[Work to complete]
Search the entries for the word "Literat" and report each line that has it.

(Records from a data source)
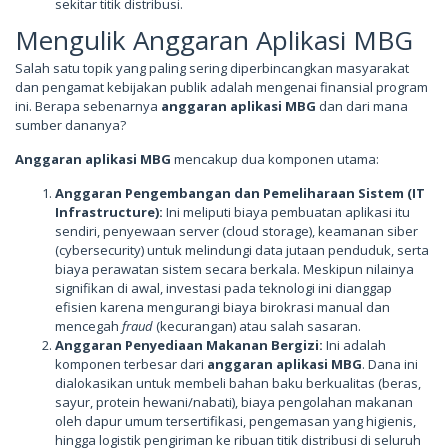
sekitar titik distribusi.
Mengulik Anggaran Aplikasi MBG
Salah satu topik yang paling sering diperbincangkan masyarakat
dan pengamat kebijakan publik adalah mengenai finansial program
ini. Berapa sebenarnya
anggaran aplikasi MBG
dan dari mana
sumber dananya?
Anggaran aplikasi MBG
mencakup dua komponen utama:
Anggaran Pengembangan dan Pemeliharaan Sistem (IT
Infrastructure):
Ini meliputi biaya pembuatan aplikasi itu
sendiri, penyewaan server (cloud storage), keamanan siber
(cybersecurity) untuk melindungi data jutaan penduduk, serta
biaya perawatan sistem secara berkala. Meskipun nilainya
signifikan di awal, investasi pada teknologi ini dianggap
efisien karena mengurangi biaya birokrasi manual dan
mencegah
fraud
(kecurangan) atau salah sasaran.
Anggaran Penyediaan Makanan Bergizi:
Ini adalah
komponen terbesar dari
anggaran aplikasi MBG
. Dana ini
dialokasikan untuk membeli bahan baku berkualitas (beras,
sayur, protein hewani/nabati), biaya pengolahan makanan
oleh dapur umum tersertifikasi, pengemasan yang higienis,
hingga logistik pengiriman ke ribuan titik distribusi di seluruh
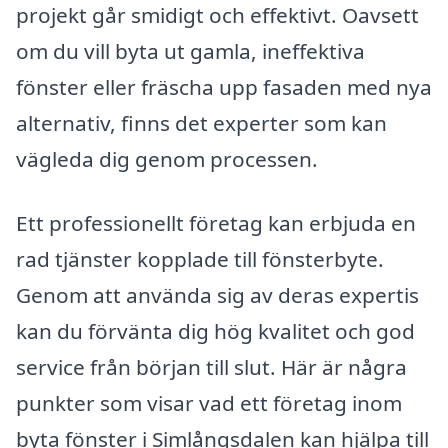
projekt går smidigt och effektivt. Oavsett
om du vill byta ut gamla, ineffektiva
fönster eller fräscha upp fasaden med nya
alternativ, finns det experter som kan
vägleda dig genom processen.
Ett professionellt företag kan erbjuda en
rad tjänster kopplade till fönsterbyte.
Genom att använda sig av deras expertis
kan du förvänta dig hög kvalitet och god
service från början till slut. Här är några
punkter som visar vad ett företag inom
byta fönster i Simlångsdalen kan hjälpa till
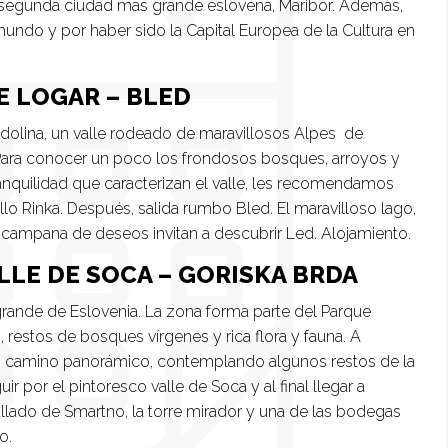
a segunda ciudad mas grande eslovena, Maribor. Además,
mundo y por haber sido la Capital Europea de la Cultura en
DE LOGAR – BLED
 dolina, un valle rodeado de maravillosos Alpes de
 Para conocer un poco los frondosos bosques, arroyos y
ranquilidad que caracterizan el valle, les recomendamos
llo Rinka. Después, salida rumbo Bled. El maravilloso lago,
 campana de deseos invitan a descubrir Led. Alojamiento.
ALLE DE SOCA – GORISKA BRDA
 grande de Eslovenia. La zona forma parte del Parque
, restos de bosques vírgenes y rica flora y fauna. A
 un camino panorámico, contemplando algunos restos de la
 por el pintoresco valle de Soca y al final llegar a
allado de Smartno, la torre mirador y una de las bodegas
o.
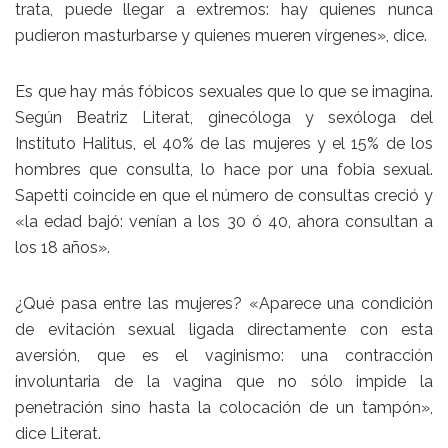
trata, puede llegar a extremos: hay quienes nunca
pudieron masturbarse y quienes mueren vírgenes», dice.
Es que hay más fóbicos sexuales que lo que se imagina.
Según Beatriz Literat, ginecóloga y sexóloga del
Instituto Halitus, el 40% de las mujeres y el 15% de los
hombres que consulta, lo hace por una fobia sexual.
Sapetti coincide en que el número de consultas creció y
«la edad bajó: venían a los 30 ó 40, ahora consultan a
los 18 años».
¿Qué pasa entre las mujeres? «Aparece una condición
de evitación sexual ligada directamente con esta
aversión, que es el vaginismo: una contracción
involuntaria de la vagina que no sólo impide la
penetración sino hasta la colocación de un tampón»,
dice Literat.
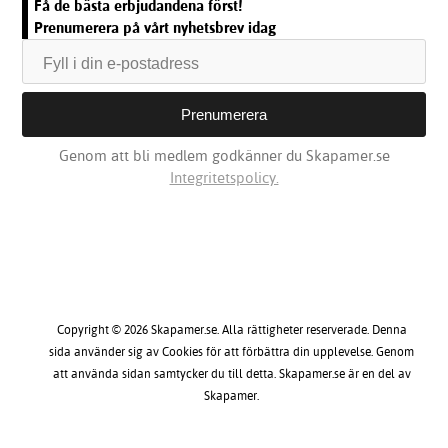
Få de bästa erbjudandena först!
Prenumerera på vårt nyhetsbrev idag
Genom att bli medlem godkänner du Skapamer.se
Integritetspolicy.
Copyright © 2026 Skapamer.se. Alla rättigheter reserverade. Denna
sida använder sig av Cookies för att förbättra din upplevelse. Genom
att använda sidan samtycker du till detta. Skapamer.se är en del av
Skapamer.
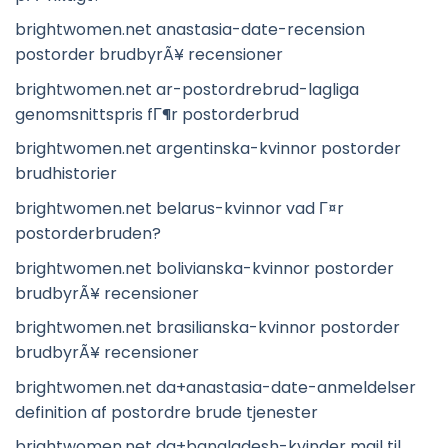
brightwomen.net anastasia-date-recension
postorder brudbyrÃ¥ recensioner
brightwomen.net ar-postordrebrud-lagliga
genomsnittspris fГ¶r postorderbrud
brightwomen.net argentinska-kvinnor postorder
brudhistorier
brightwomen.net belarus-kvinnor vad Г¤r
postorderbruden?
brightwomen.net bolivianska-kvinnor postorder
brudbyrÃ¥ recensioner
brightwomen.net brasilianska-kvinnor postorder
brudbyrÃ¥ recensioner
brightwomen.net da+anastasia-date-anmeldelser
definition af postordre brude tjenester
brightwomen.net da+bangladesh-kvinder mail til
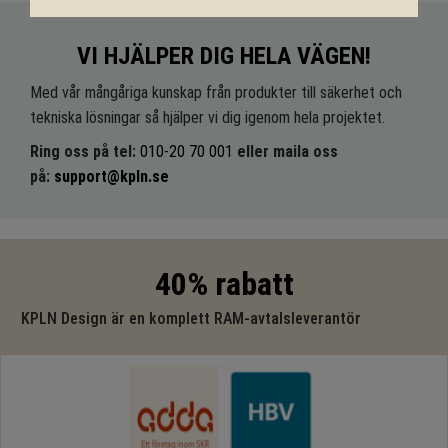
VI HJÄLPER DIG HELA VÄGEN!
Med vår mångåriga kunskap från produkter till säkerhet och
tekniska lösningar så hjälper vi dig igenom hela projektet.
Ring oss på tel:
010-20 70 001
eller maila oss
på:
support@kpln.se
40% rabatt
KPLN Design är en komplett RAM-avtalsleverantör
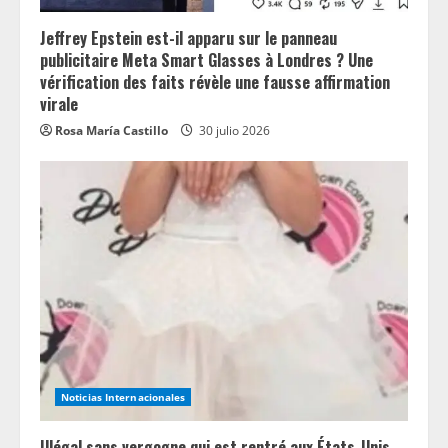
Jeffrey Epstein est-il apparu sur le panneau
publicitaire Meta Smart Glasses à Londres ? Une
vérification des faits révèle une fausse affirmation
virale
Rosa María Castillo
30 julio 2026
Noticias Internacionales
Illégal sans vergogne qui est rentré aux États-Unis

[Output for this task]
Según Beatriz Literat, ginecóloga y sexóloga del
dice Literat.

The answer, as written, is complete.